Keywords: wastewater management, research reactors, bubbling columns, volumetric mass transfer, air humidification, volume reduction, radioactive wastewater, wastewater streams, design curve, nuclear reactors, nuclear waste, waste management, nuclear energy, nuclear power, wastewater treatment
Innovation in radioactive wastewater-stream management. Part II: theoretical model and experimental verification
The present work is the second part of the authors' innovative method for radioactive wastewater-stream management, by volume reduction, by a mutual heating and humidification of a compressed dry air introduced through the wastewater. In this part, to determine the optimal operating conditions, a theoretical model describing volume reduction of the radioactive wastewater stream is achieved.
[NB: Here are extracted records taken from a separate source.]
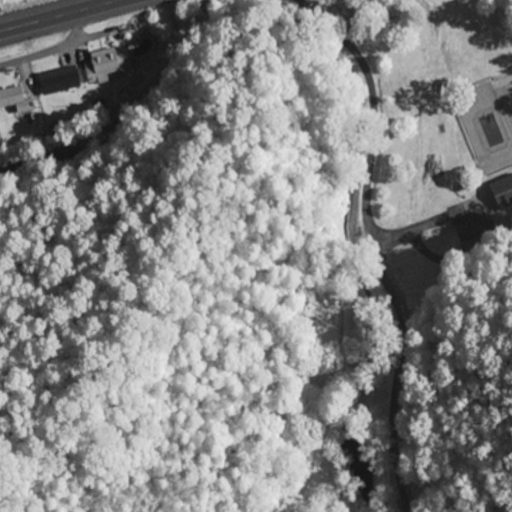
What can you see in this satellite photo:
road: (61, 15)
road: (52, 51)
building: (106, 65)
building: (58, 82)
building: (10, 97)
building: (502, 192)
building: (474, 227)
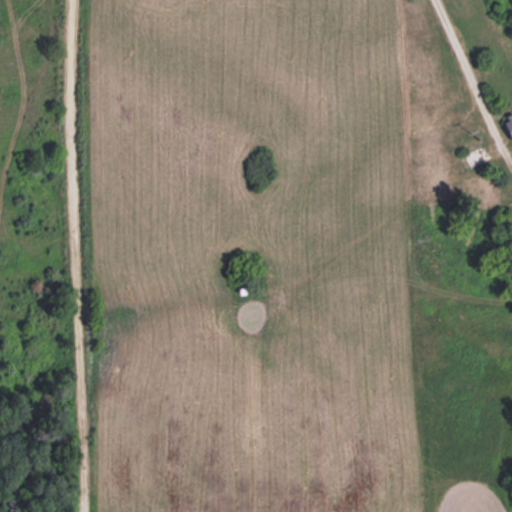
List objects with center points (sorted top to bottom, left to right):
building: (508, 124)
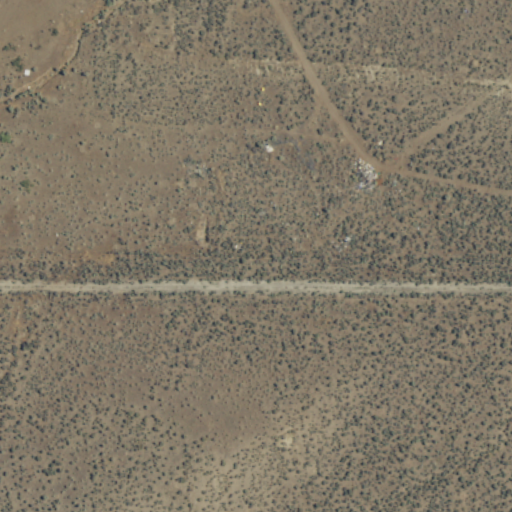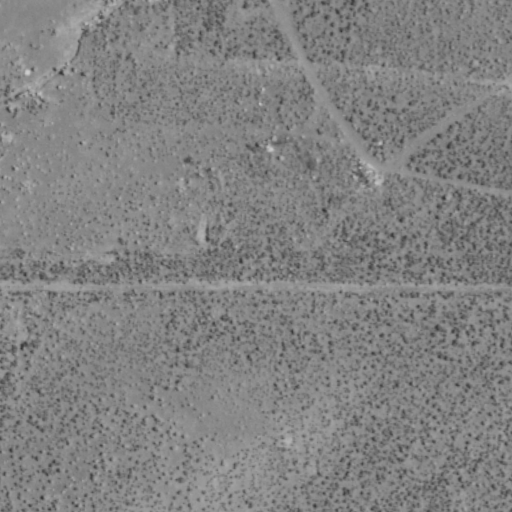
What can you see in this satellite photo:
crop: (238, 269)
road: (256, 285)
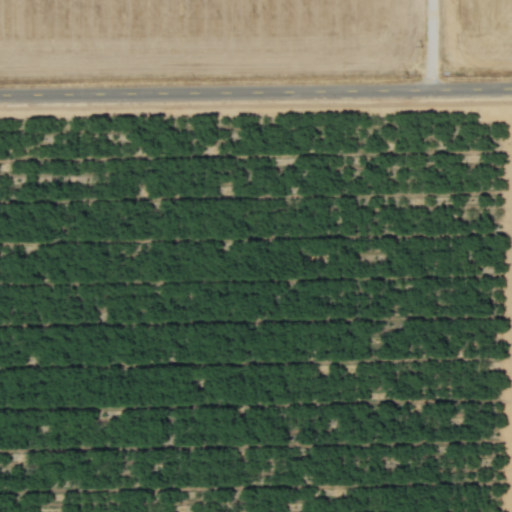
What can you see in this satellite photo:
road: (432, 44)
road: (256, 92)
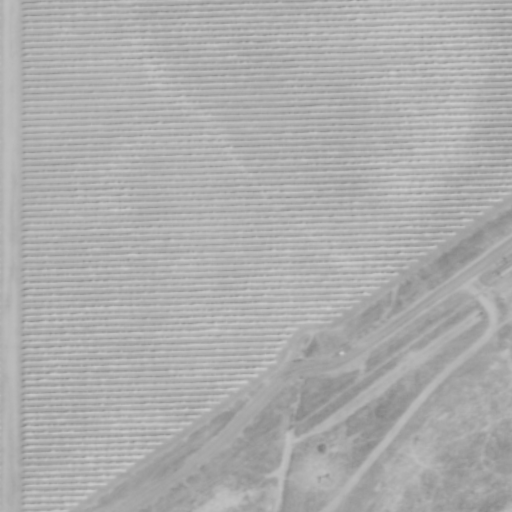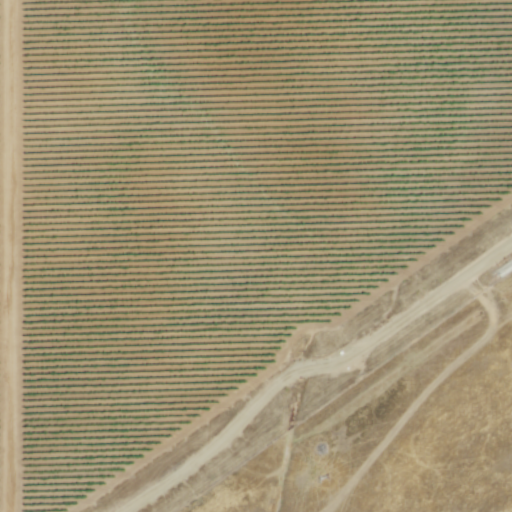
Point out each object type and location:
road: (310, 367)
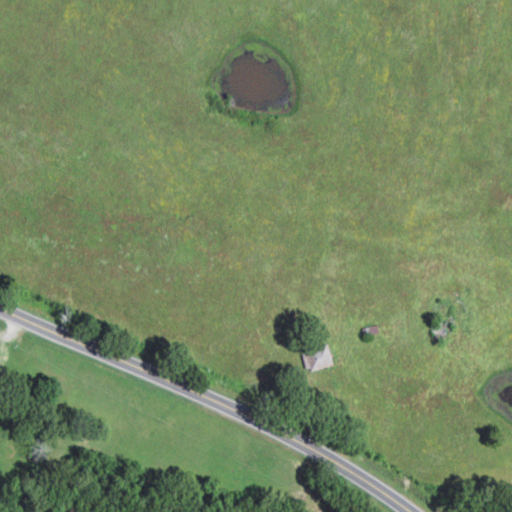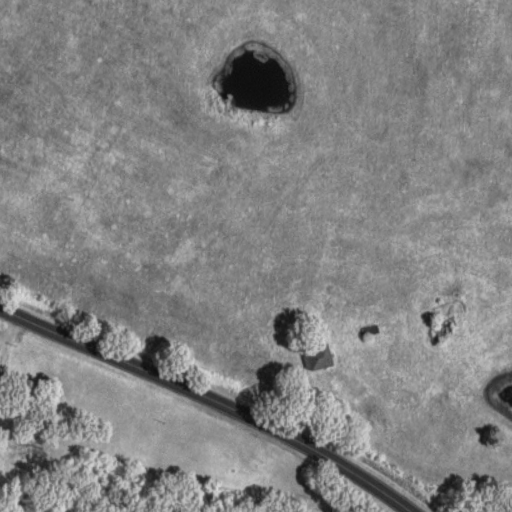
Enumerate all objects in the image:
building: (322, 357)
road: (212, 401)
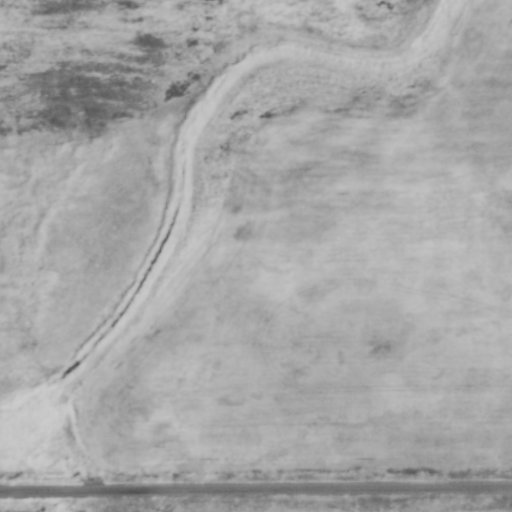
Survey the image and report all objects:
road: (256, 489)
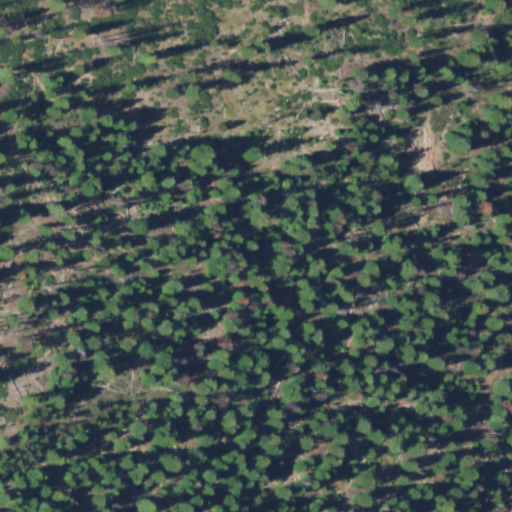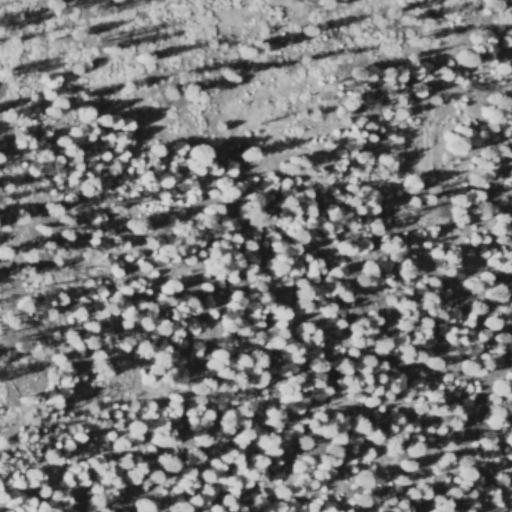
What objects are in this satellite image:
road: (395, 257)
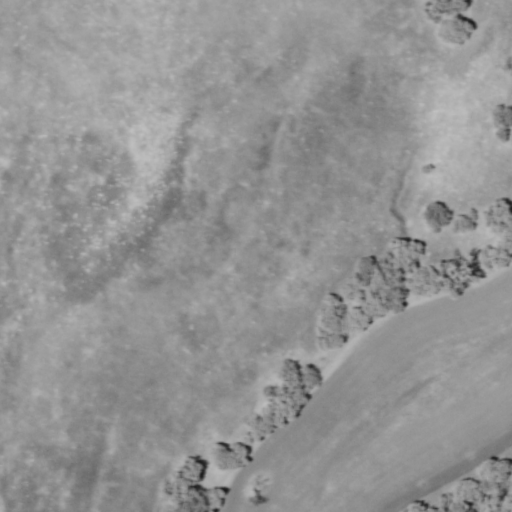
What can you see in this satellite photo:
road: (335, 346)
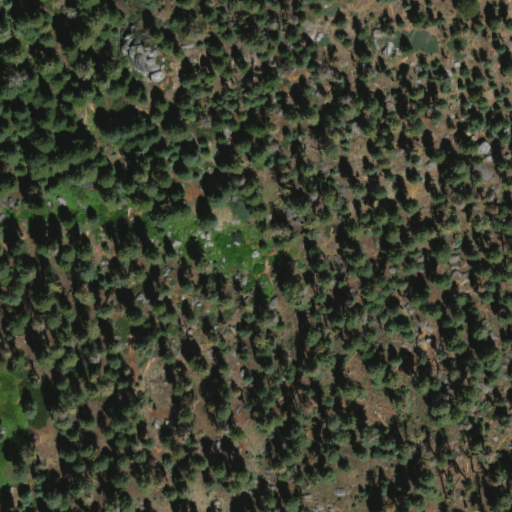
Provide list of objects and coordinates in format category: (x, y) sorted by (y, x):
road: (378, 205)
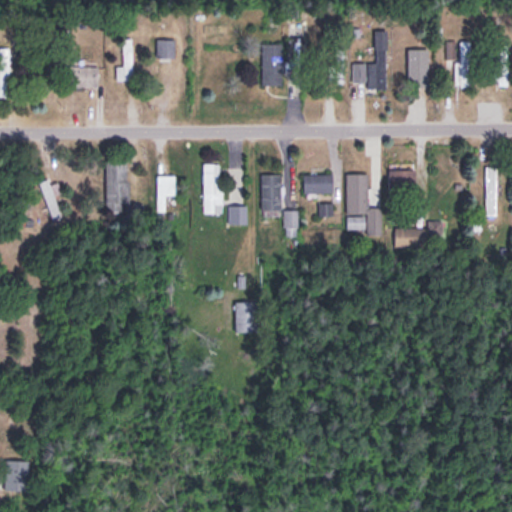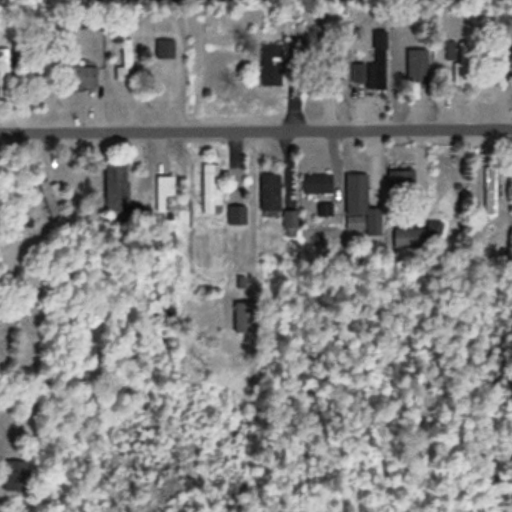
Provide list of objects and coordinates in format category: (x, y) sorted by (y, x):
building: (164, 48)
building: (281, 56)
building: (458, 58)
building: (125, 59)
building: (373, 62)
building: (333, 64)
building: (499, 65)
building: (419, 67)
building: (3, 69)
building: (82, 74)
road: (256, 127)
building: (400, 180)
building: (317, 181)
building: (209, 184)
building: (163, 186)
building: (118, 187)
building: (489, 188)
building: (269, 190)
building: (48, 197)
building: (360, 203)
building: (324, 207)
building: (236, 213)
building: (289, 221)
building: (415, 233)
building: (245, 314)
building: (15, 473)
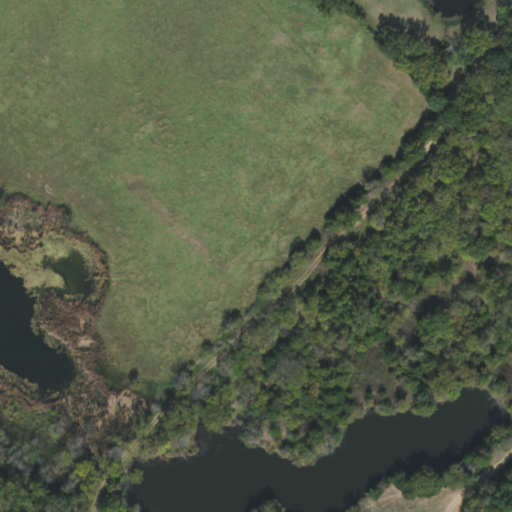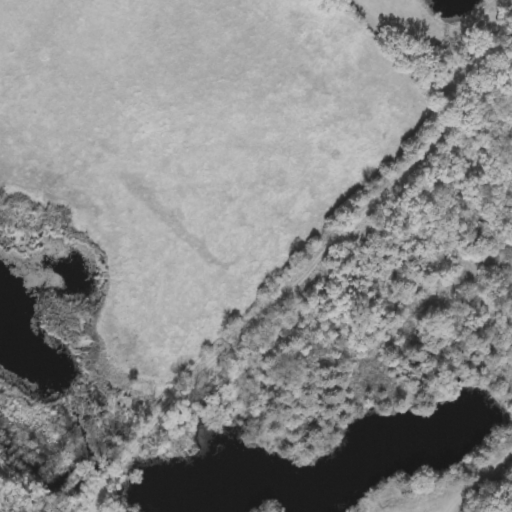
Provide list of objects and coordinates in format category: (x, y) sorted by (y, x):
road: (298, 287)
road: (474, 475)
road: (6, 488)
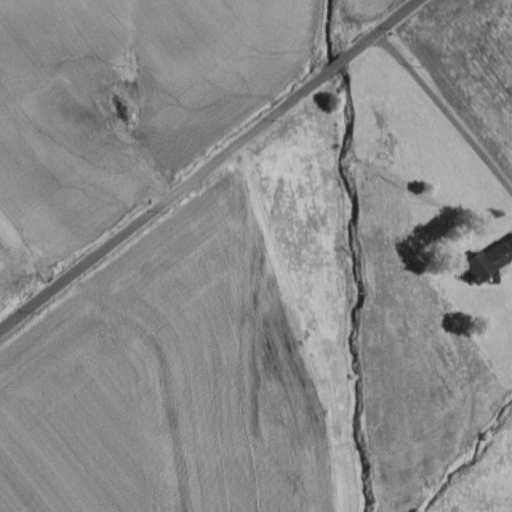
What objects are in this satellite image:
building: (64, 97)
road: (444, 111)
building: (75, 112)
road: (208, 166)
building: (488, 264)
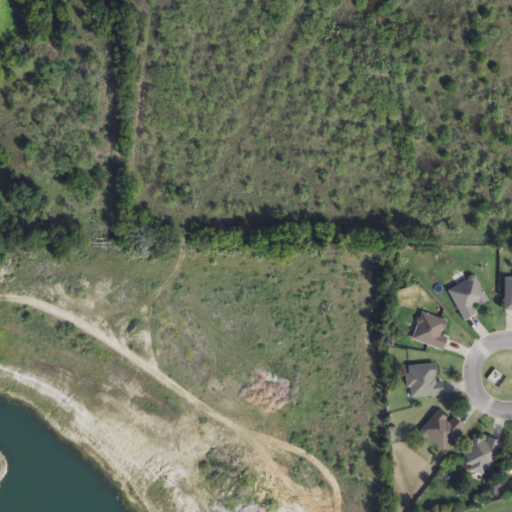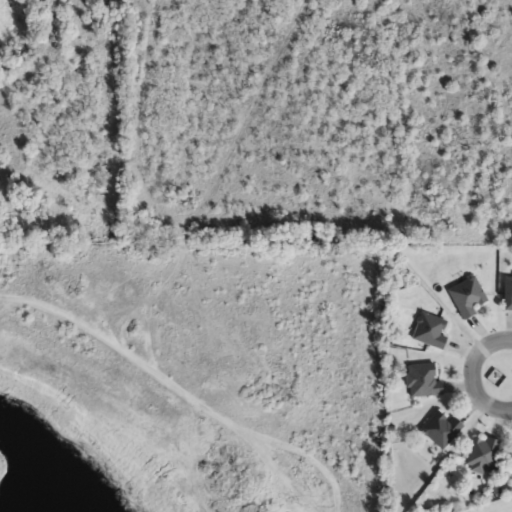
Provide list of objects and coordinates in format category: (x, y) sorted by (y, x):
building: (508, 295)
building: (508, 295)
building: (468, 297)
building: (469, 298)
building: (431, 332)
building: (432, 332)
road: (471, 376)
building: (424, 382)
building: (425, 382)
building: (442, 429)
building: (442, 430)
building: (483, 455)
building: (483, 456)
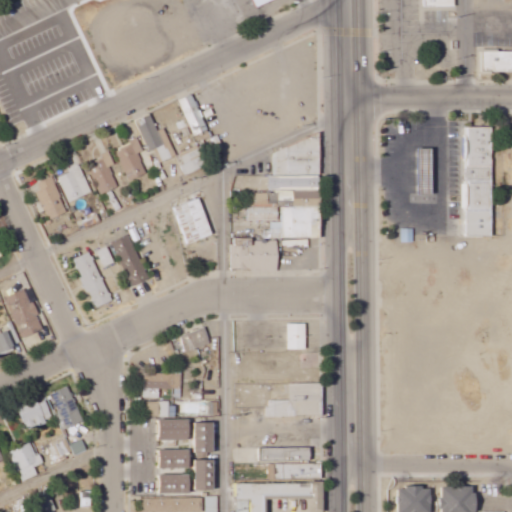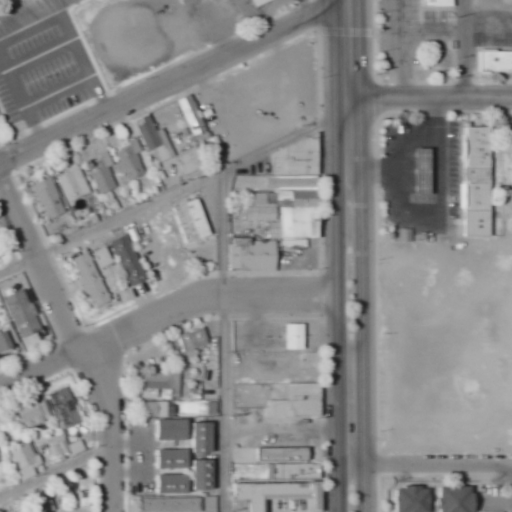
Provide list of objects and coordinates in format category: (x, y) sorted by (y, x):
park: (3, 1)
building: (440, 3)
road: (305, 10)
road: (406, 33)
road: (466, 49)
road: (42, 55)
road: (85, 58)
road: (2, 61)
building: (497, 61)
road: (176, 82)
road: (59, 91)
road: (422, 99)
building: (194, 115)
building: (154, 138)
building: (132, 161)
building: (192, 161)
building: (104, 173)
building: (480, 182)
building: (75, 184)
building: (297, 191)
building: (51, 199)
building: (263, 207)
building: (194, 222)
building: (408, 235)
building: (0, 255)
road: (337, 255)
road: (359, 255)
building: (105, 257)
building: (130, 261)
building: (93, 281)
road: (162, 312)
building: (24, 313)
building: (297, 337)
building: (195, 340)
building: (8, 341)
road: (76, 341)
building: (160, 384)
building: (299, 402)
building: (66, 408)
building: (159, 408)
building: (36, 414)
building: (175, 430)
building: (205, 438)
building: (78, 448)
building: (59, 452)
building: (1, 459)
building: (175, 460)
building: (26, 462)
road: (426, 462)
building: (290, 464)
road: (51, 473)
building: (205, 475)
building: (175, 485)
building: (282, 494)
building: (415, 499)
building: (458, 499)
building: (43, 502)
building: (172, 505)
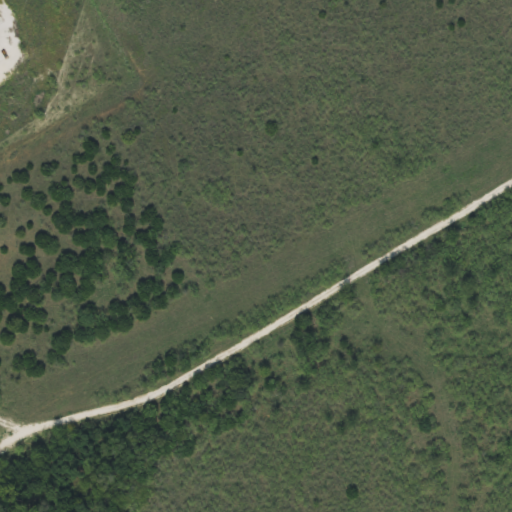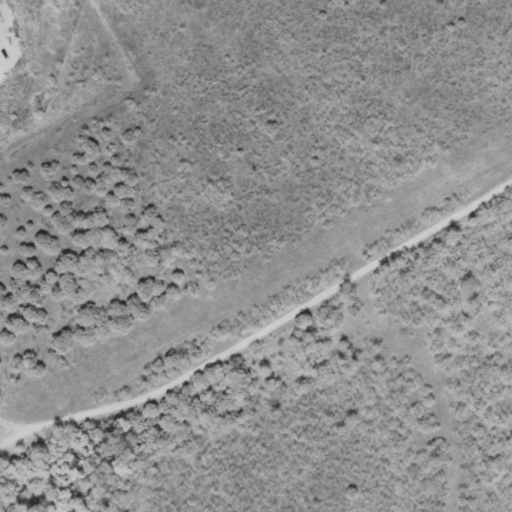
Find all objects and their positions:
road: (262, 327)
road: (12, 422)
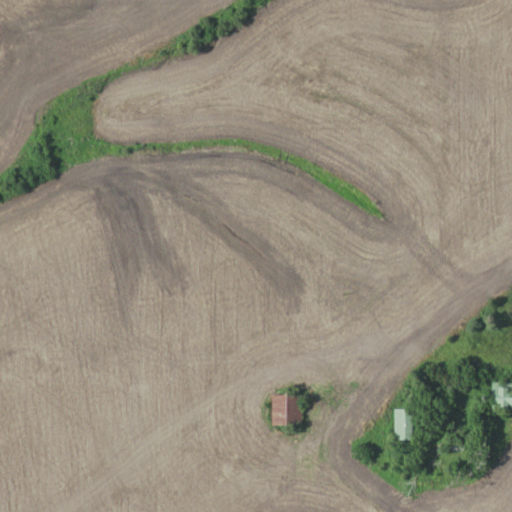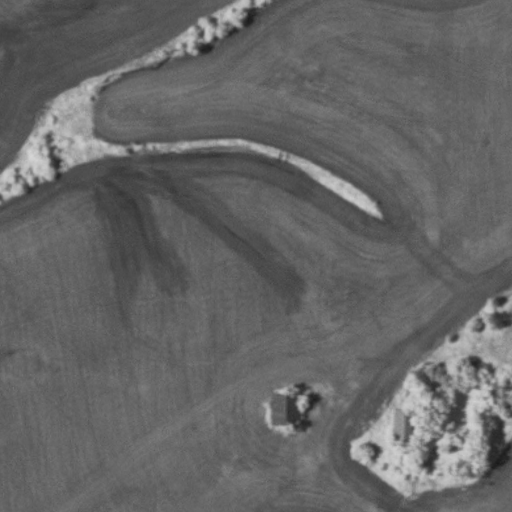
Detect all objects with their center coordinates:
road: (502, 328)
building: (502, 395)
building: (287, 411)
building: (405, 425)
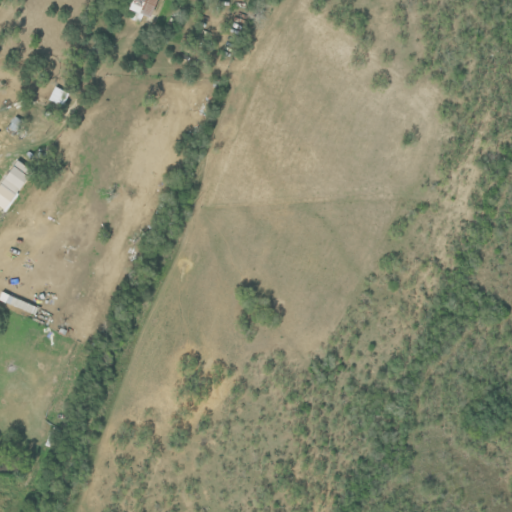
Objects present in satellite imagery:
building: (139, 6)
building: (57, 96)
building: (10, 181)
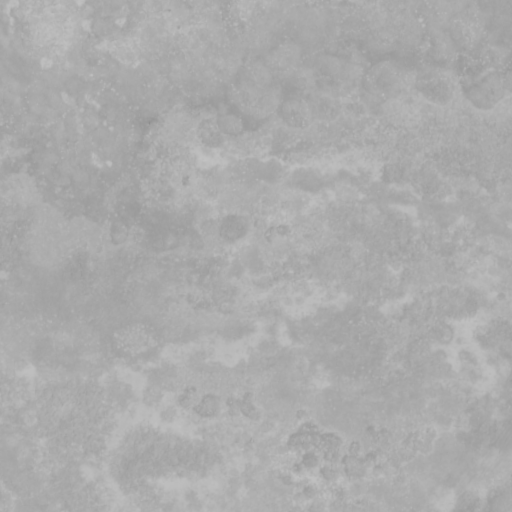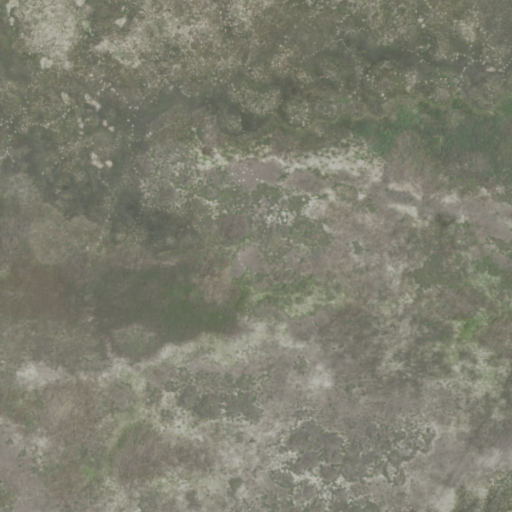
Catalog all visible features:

A set of first-order simultaneous differential equations describing the bubble humidity, temperature, liquid temperature, and mass diffusion to the bubbles variations, are obtained through the mass and energy conservations. A set of coupled first-order differential equations are used to solve for the humidity ratio, water diffused to the air stream, water temperature and humid air stream temperature distributions through the bubbling column. These coupled differential equations are simultaneously solved numerically by a developed computer program using the fourth-order Runge?Kutta method. Therefore, the behaviour of the air bubble state variables with column height can be predicted and optimised. Moreover, the design curves of the volumetric reduction of the wastewater streams are obtained and assessed at the different operating conditions. An experimental set-up was constructed to verify the suggested model. Comprehensive comparison between suggested model results, recent experimental measurements and the results of previous works was carried out and assessed. A good agreement between experimental and theoretical model is obtained. A semi-empirical correlation is obtained together with design curve of bubbling column.